## start EXTRACT
These and other objects are achieved in accordance with the present
invention by a container including a floor, and a first and second
pair of sidewalls extending upwards from the floor. The second pair
of sidewalls each include an inner panel facing the inside of the
container and forming an inner surface, an outer panel facing the
outside of the container and forming an outer surface and a first
and second interlocked wall panels. The first and second
interlocked wall panels are lockingly engaged with each other in a
coplanar arrangement. The pair of interlocked wall panels lie
between the outer panel and the inner panel of its respective
sidewalls.
In another aspect of the invention, the objects are achieved by a
container comprising a floor, a first pair of opposing sidewalls
extending upwards from the floor and a second pair of sidewalls
extending upwards from the floor. Each of the second pair of
sidewalls is multi-layered and includes an inner panel forming an
inner surface, an outer panel forming an outer surface and a first,
second, third, and fourth interlocked wall panels. The first and
second interlocked wall panels are lockingly engaged with each
other, as are the third and fourth interlocked wall panels. The
first and second interlocked wall panels are disposed in
back-to-back, flush contact with the third and fourth interlocked
wall panels forming a dual-lock arrangement. All four interlocked
wall panels are, in turn, disposed between their respective inner
and outer panels.
In still another aspect of the invention is a blank for forming the
container which includes a floor panel, a first, second, third and
fourth opposing sidewall panels and a first, second, third and
fourth opposing wall panels. The first and second opposing sidewall
panels each connect to the floor panel along a respective first and
second foldlines and become the first pair of sidewalls in the
finished container. The third and fourth opposing sidewall panels
each connect to the floor panel along respective third and fourth
foldlines and become part of the second pair of sidewalls in the
finished container. The third and fourth sidewall panels each
include a first segment panel connected along a foldline to the
floor panel and a second panel segment coupled to the first panel
segment. The first and second opposing wall panels each have a
proximal end coupled to the first opposing sidewall panel and a
distal end which includes a first planar locking contour. The third
and fourth opposing wall panels each have a proximal end coupled to
the second opposing sidewall and a distal end including a second
planar locking contour. The second planar locking contour is
complementary to the first planar locking contour and allows the
adjacent wall panels to be lockingly connected when constructing
the container.
## end EXTRACT
## start ROWS
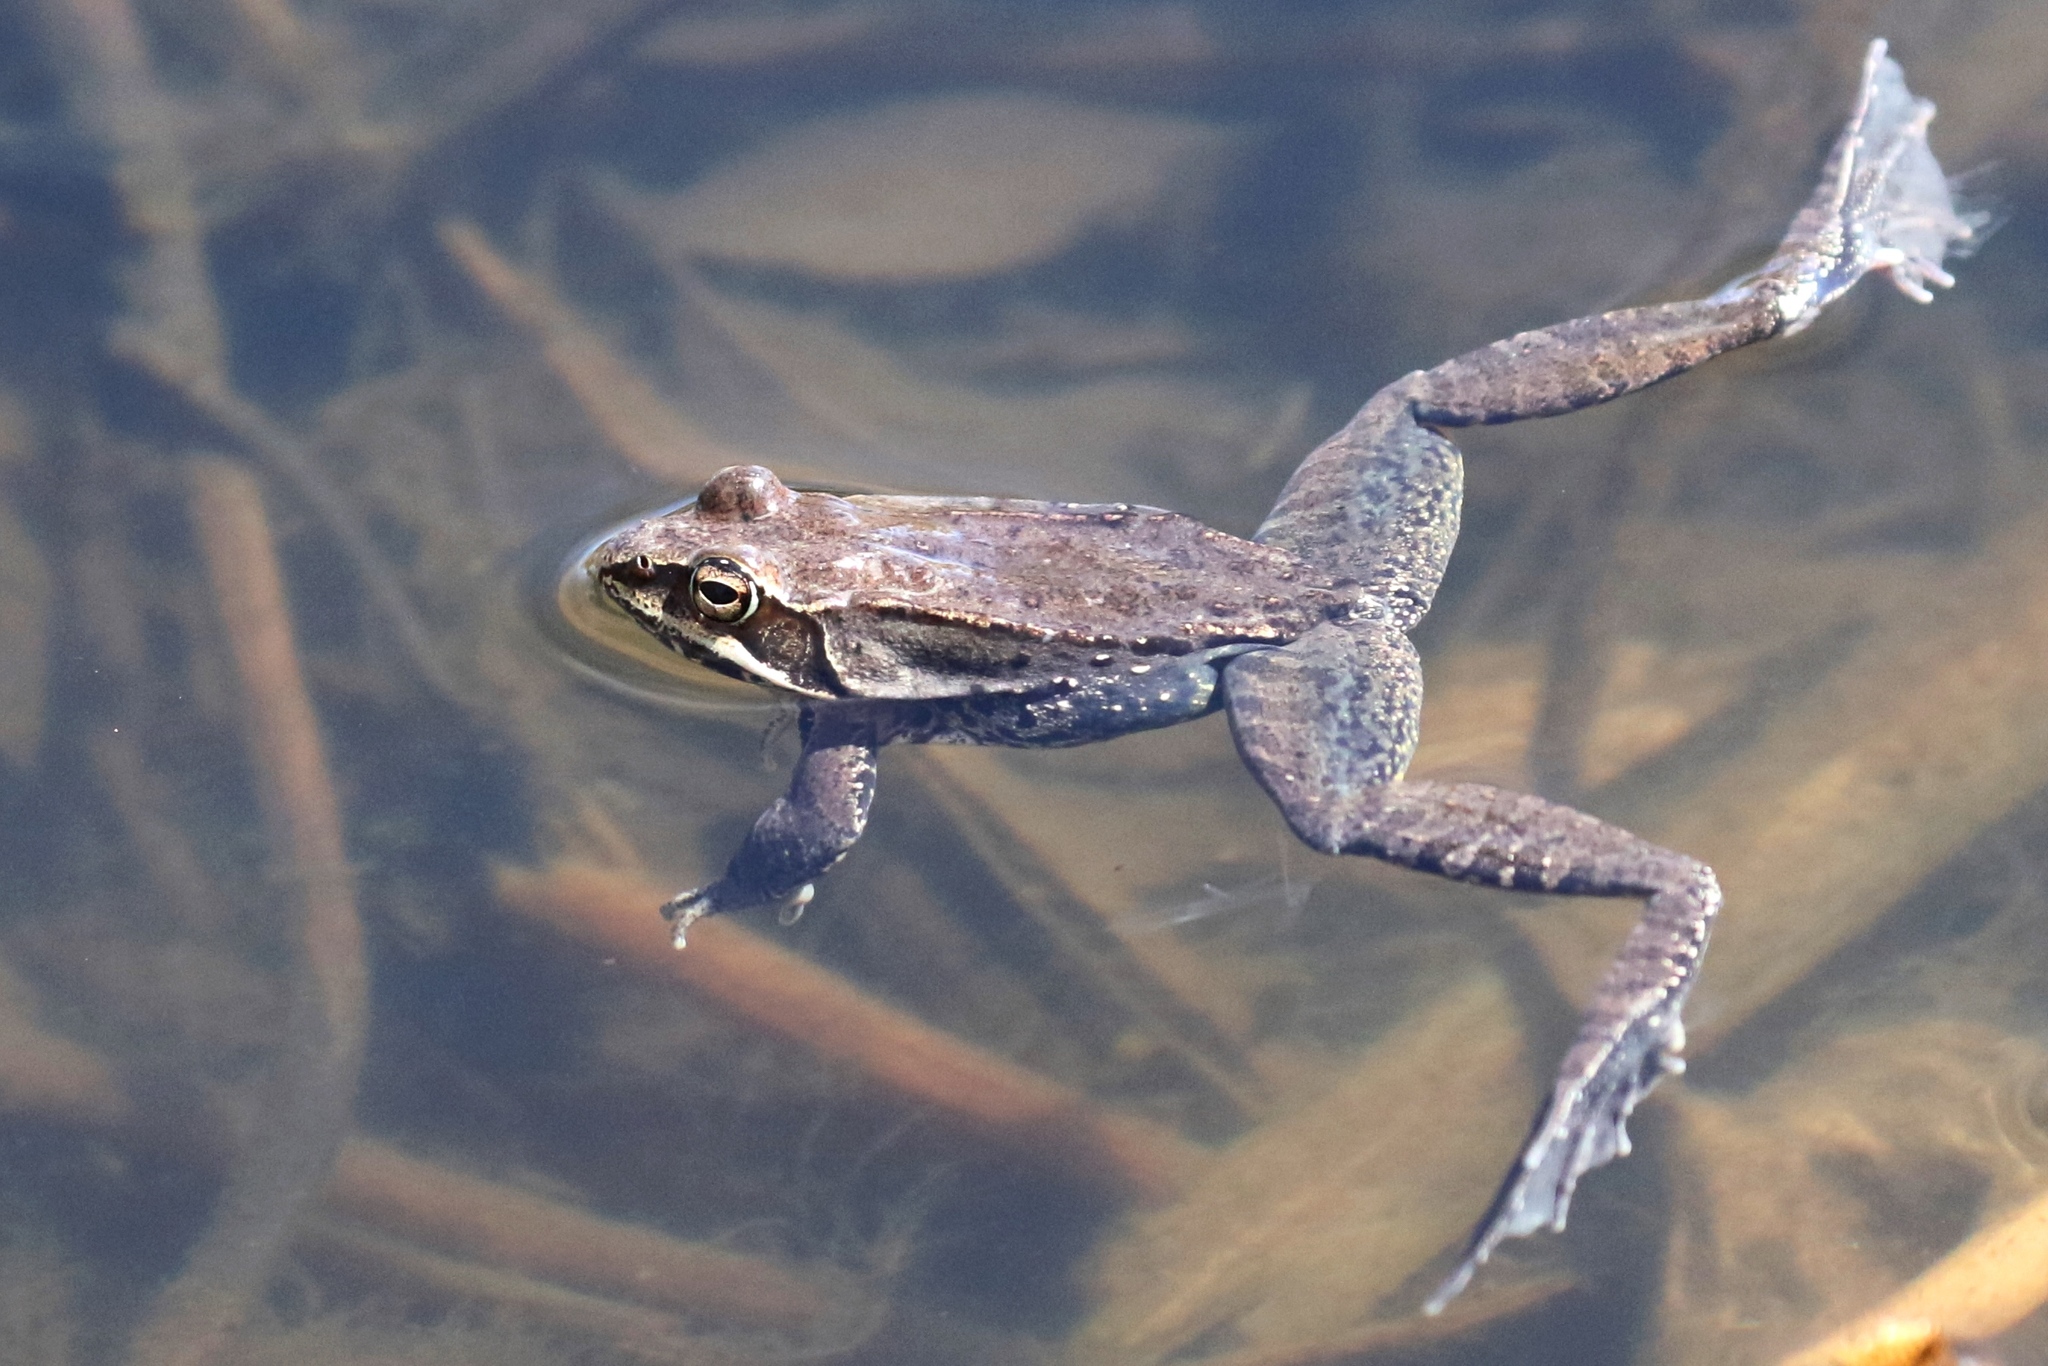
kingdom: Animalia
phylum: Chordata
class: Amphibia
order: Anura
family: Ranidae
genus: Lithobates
## end ROWS
## start ROWS
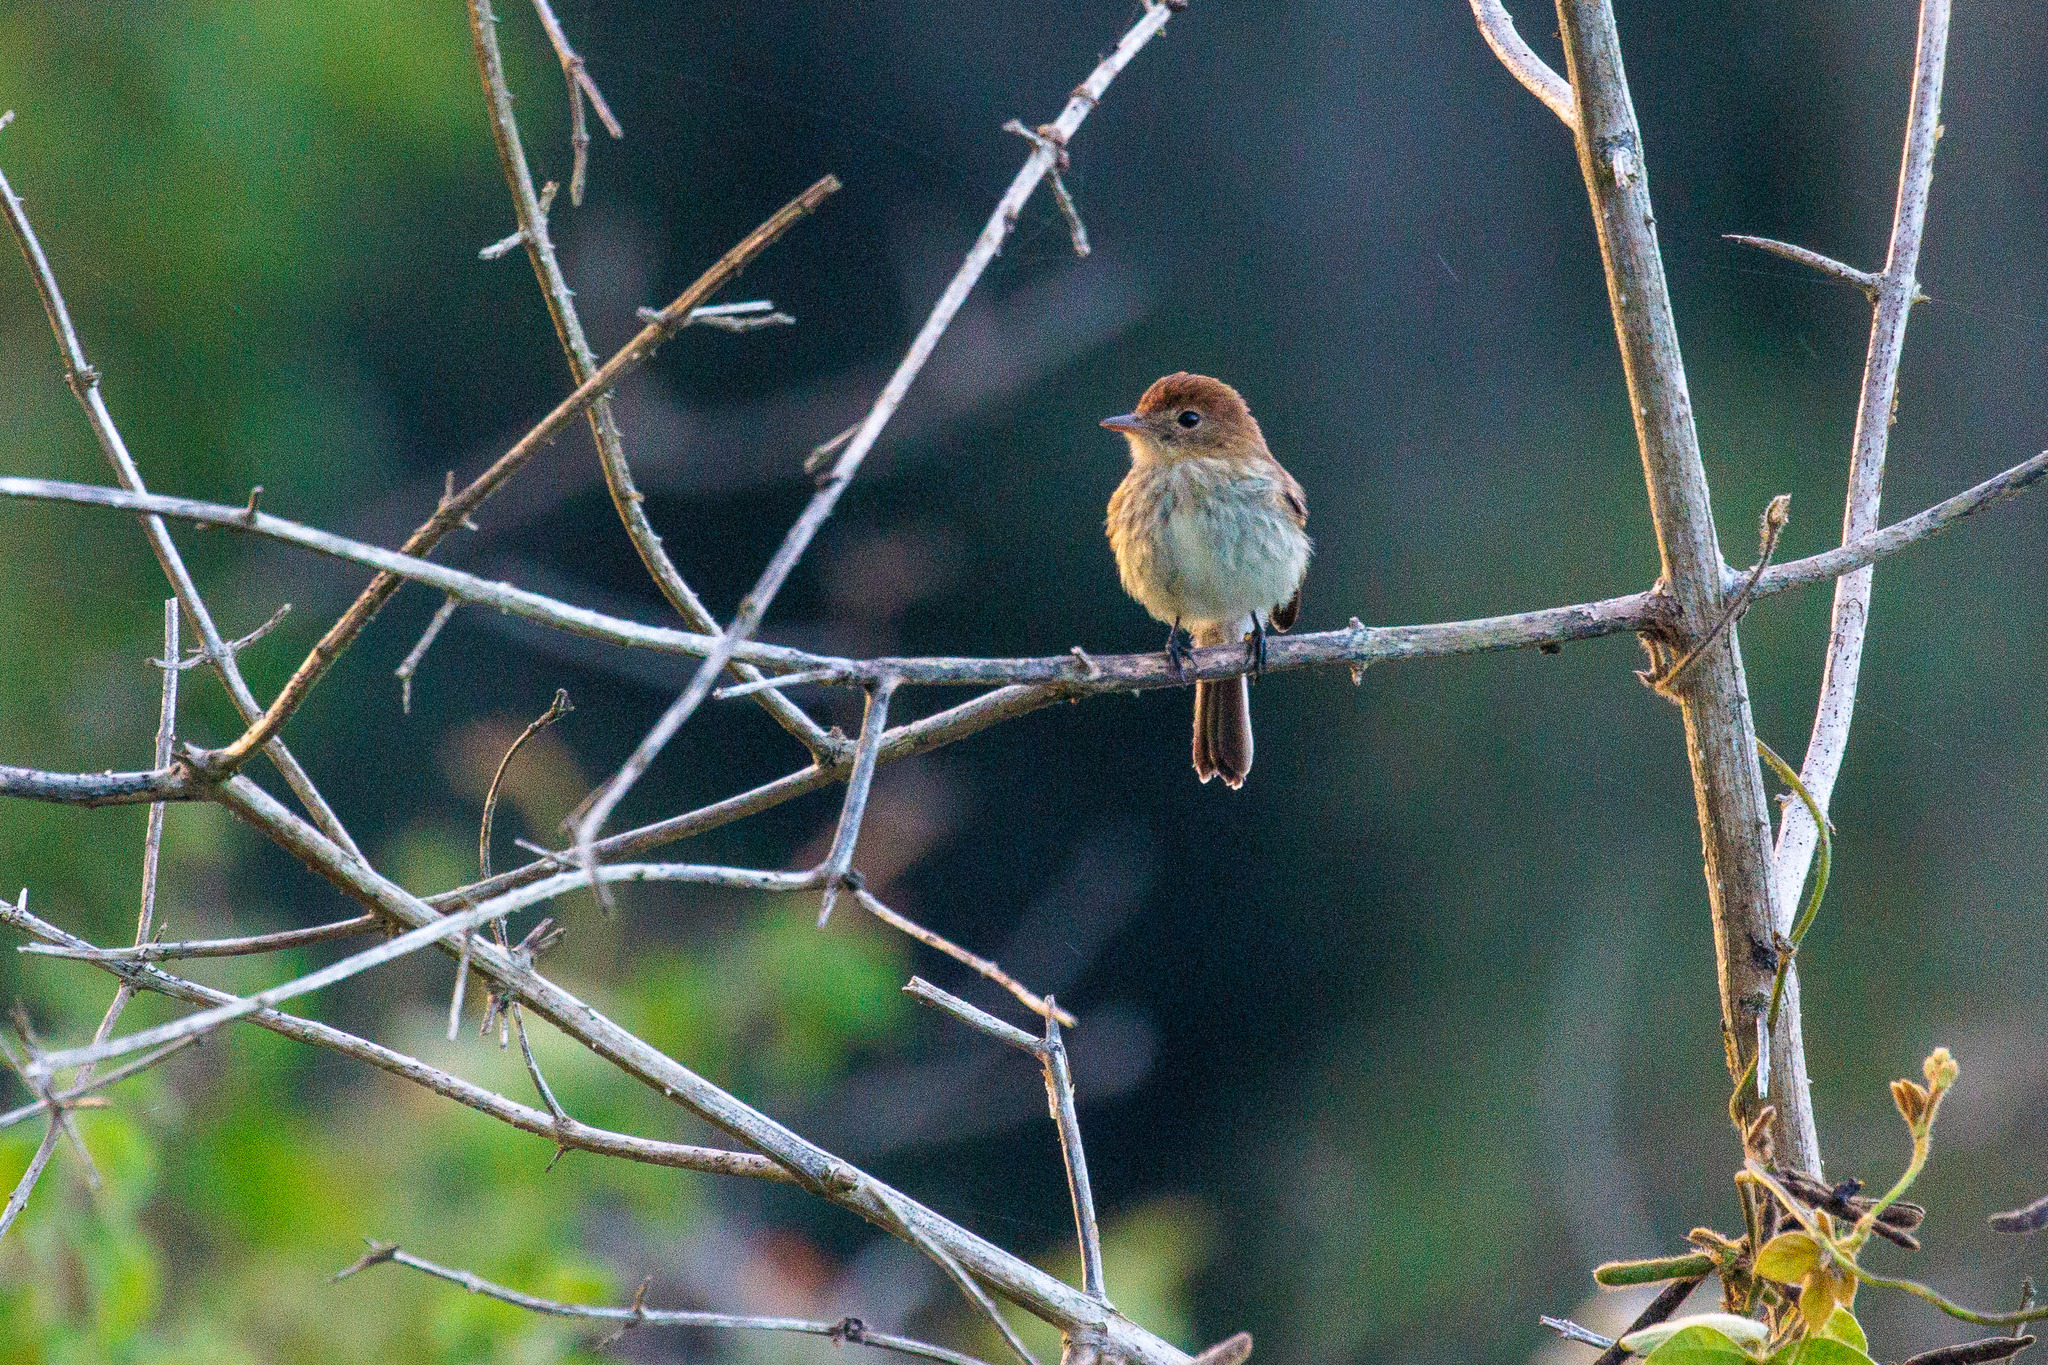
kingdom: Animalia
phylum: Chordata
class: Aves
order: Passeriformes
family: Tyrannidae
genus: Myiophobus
## end ROWS
## start ROWS
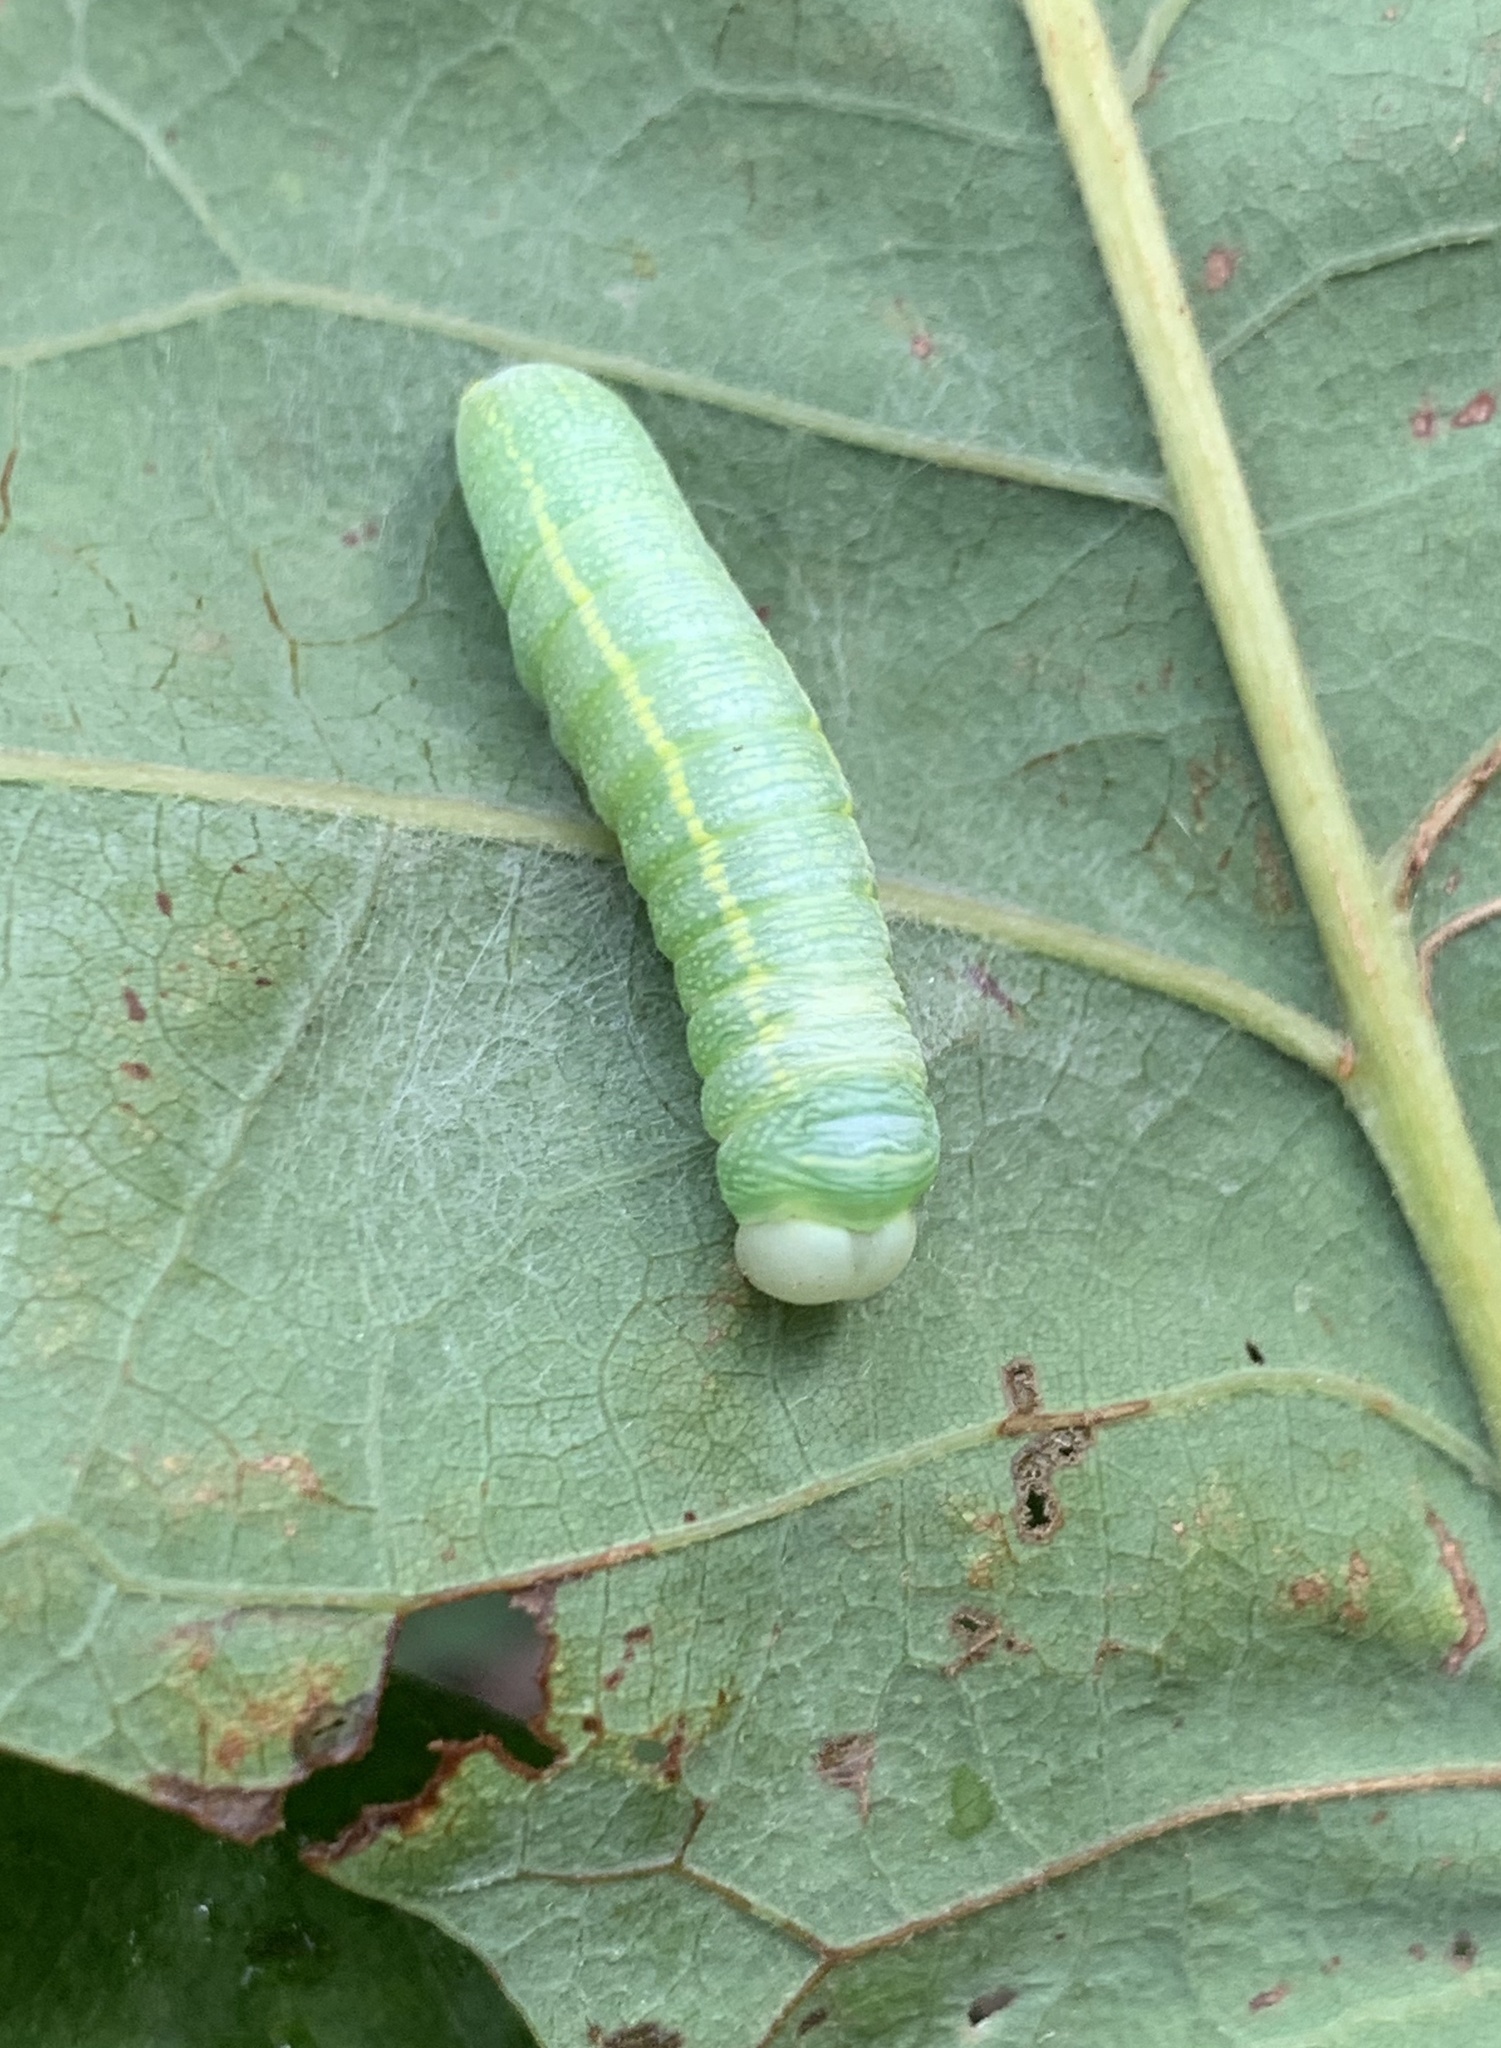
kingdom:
## end ROWS
DIRECTION A:
Answer these questions using the container excerpt:
(i) In the first aspect, how are the first and second interlocked wall panels engaged with each other?
(ii) In the second aspect, how many interlocked wall panels does each of the second pair of sidewalls include?
(iii) In the blank, what does the distal end of the first and second opposing wall panels include?
DIRECTION B:
According to the container excerpt, why is the second planar locking contour made complementary to the first?
DIRECTION C:
Reproduce word for word the part of the container excerpt that opens with the words containing "In another aspect" and closes with "and outer panels.".
The listing plays no part in this work.

EXERCISE SOLUTION A:
(i) They are lockingly engaged with each other in a coplanar arrangement.
(ii) Four: a first, second, third, and fourth interlocked wall panel.
(iii) A first planar locking contour.

EXERCISE SOLUTION B:
The second planar locking contour is complementary to the first so that adjacent wall panels can be lockingly connected when the container is constructed.

EXERCISE SOLUTION C:
In another aspect of the invention, the objects are achieved by a
container comprising a floor, a first pair of opposing sidewalls
extending upwards from the floor and a second pair of sidewalls
extending upwards from the floor. Each of the second pair of
sidewalls is multi-layered and includes an inner panel forming an
inner surface, an outer panel forming an outer surface and a first,
second, third, and fourth interlocked wall panels. The first and
second interlocked wall panels are lockingly engaged with each
other, as are the third and fourth interlocked wall panels. The
first and second interlocked wall panels are disposed in
back-to-back, flush contact with the third and fourth interlocked
wall panels forming a dual-lock arrangement. All four interlocked
wall panels are, in turn, disposed between their respective inner
and outer panels.